#### Data for analysis ####

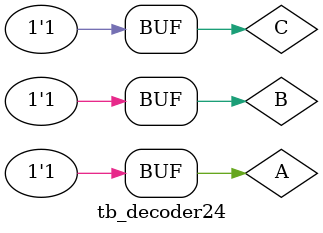
<source format=v>
`timescale 1ns/1ns

module tb_decoder24();
reg A,B,C;
wire D0,D1,D2,D3;


initial begin

           C=1;
       {A,B}=00;
   #100{A,B}=01;
   #100{A,B}=10;
   #100 {A,B}=11;

   end

decoder24  decoder24_inst
(
    .A(A),
    .B(B),
    .C(C),
    .D0(D0),
    .D1(D1),
    .D2(D2),
    .D3(D3)
);

endmodule










</source>
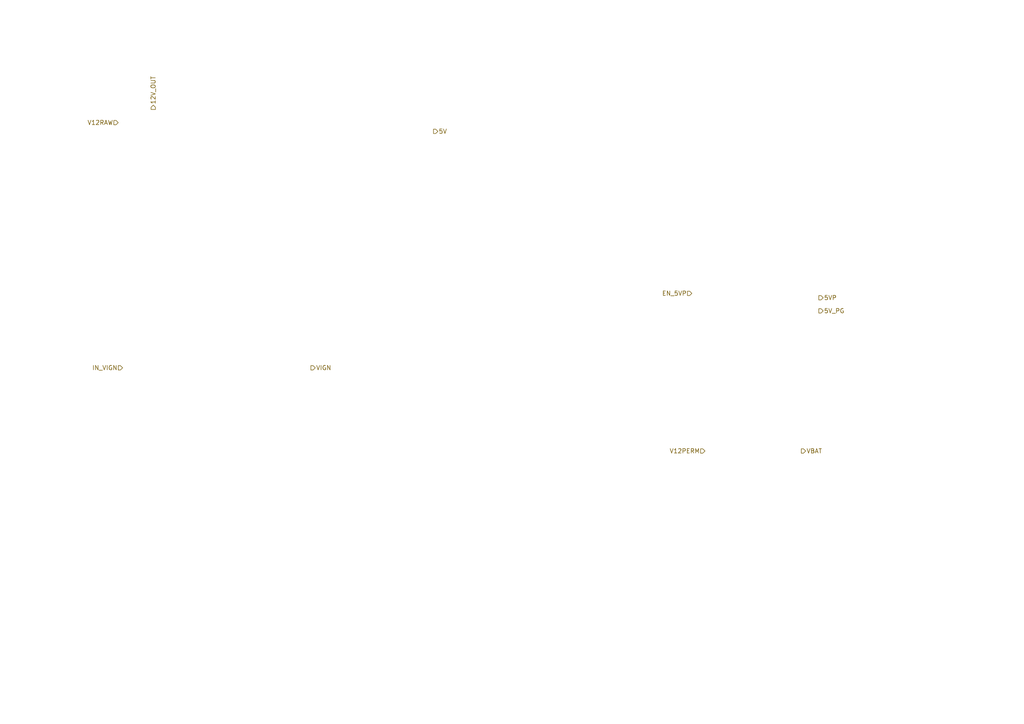
<source format=kicad_sch>
(kicad_sch (version 20230121) (generator eeschema)

  (uuid c5a2ffae-53bc-4039-91a5-16af0a76ab67)

  (paper "A4")

  


  (hierarchical_label "5V_PG" (shape output) (at 237.49 90.17 0) (fields_autoplaced)
    (effects (font (size 1.27 1.27)) (justify left))
    (uuid 1b4955e2-7d64-4c4c-8adb-88071ba12109)
  )
  (hierarchical_label "5VP" (shape output) (at 237.49 86.36 0) (fields_autoplaced)
    (effects (font (size 1.27 1.27)) (justify left))
    (uuid 3e75a397-a20b-4ef3-bfbd-616f525ababc)
  )
  (hierarchical_label "VBAT" (shape output) (at 232.41 130.81 0) (fields_autoplaced)
    (effects (font (size 1.27 1.27)) (justify left))
    (uuid 4481c062-32b6-4c36-99f5-65e8c859d43e)
  )
  (hierarchical_label "12V_OUT" (shape output) (at 44.45 31.75 90) (fields_autoplaced)
    (effects (font (size 1.27 1.27)) (justify left))
    (uuid 4bcda0ba-1e94-4b55-85aa-6cda029ad039)
  )
  (hierarchical_label "EN_5VP" (shape input) (at 200.66 85.09 180) (fields_autoplaced)
    (effects (font (size 1.27 1.27)) (justify right))
    (uuid 6913a1b9-dd53-4cfe-ac8e-a255e8afa3cb)
  )
  (hierarchical_label "5V" (shape output) (at 125.73 38.1 0) (fields_autoplaced)
    (effects (font (size 1.27 1.27)) (justify left))
    (uuid 8f9aa390-5253-450c-9471-dd655d6ca6bd)
  )
  (hierarchical_label "V12RAW" (shape input) (at 34.29 35.56 180) (fields_autoplaced)
    (effects (font (size 1.27 1.27)) (justify right))
    (uuid a61c9f53-ff74-47b4-926f-2d4be116b042)
  )
  (hierarchical_label "V12PERM" (shape input) (at 204.47 130.81 180) (fields_autoplaced)
    (effects (font (size 1.27 1.27)) (justify right))
    (uuid aba41b83-a641-47d2-8f69-0989f9515417)
  )
  (hierarchical_label "IN_VIGN" (shape input) (at 35.56 106.68 180) (fields_autoplaced)
    (effects (font (size 1.27 1.27)) (justify right))
    (uuid dbd00094-7173-4bb9-9070-2d4e0d91edd4)
  )
  (hierarchical_label "VIGN" (shape output) (at 90.17 106.68 0) (fields_autoplaced)
    (effects (font (size 1.27 1.27)) (justify left))
    (uuid def9f4a9-ef20-4d94-8392-7ba1965305df)
  )
)

</source>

####

▶ What you need to do: Look above for the line with "86.36 0) (fields_autoplaced)"; retype exactly that line, every line after it up to the line with "130.81 180) (fields_autoplaced)", and that line too, nothing else.

▶ Answer to this task:
  (hierarchical_label "5VP" (shape output) (at 237.49 86.36 0) (fields_autoplaced)
    (effects (font (size 1.27 1.27)) (justify left))
    (uuid 3e75a397-a20b-4ef3-bfbd-616f525ababc)
  )
  (hierarchical_label "VBAT" (shape output) (at 232.41 130.81 0) (fields_autoplaced)
    (effects (font (size 1.27 1.27)) (justify left))
    (uuid 4481c062-32b6-4c36-99f5-65e8c859d43e)
  )
  (hierarchical_label "12V_OUT" (shape output) (at 44.45 31.75 90) (fields_autoplaced)
    (effects (font (size 1.27 1.27)) (justify left))
    (uuid 4bcda0ba-1e94-4b55-85aa-6cda029ad039)
  )
  (hierarchical_label "EN_5VP" (shape input) (at 200.66 85.09 180) (fields_autoplaced)
    (effects (font (size 1.27 1.27)) (justify right))
    (uuid 6913a1b9-dd53-4cfe-ac8e-a255e8afa3cb)
  )
  (hierarchical_label "5V" (shape output) (at 125.73 38.1 0) (fields_autoplaced)
    (effects (font (size 1.27 1.27)) (justify left))
    (uuid 8f9aa390-5253-450c-9471-dd655d6ca6bd)
  )
  (hierarchical_label "V12RAW" (shape input) (at 34.29 35.56 180) (fields_autoplaced)
    (effects (font (size 1.27 1.27)) (justify right))
    (uuid a61c9f53-ff74-47b4-926f-2d4be116b042)
  )
  (hierarchical_label "V12PERM" (shape input) (at 204.47 130.81 180) (fields_autoplaced)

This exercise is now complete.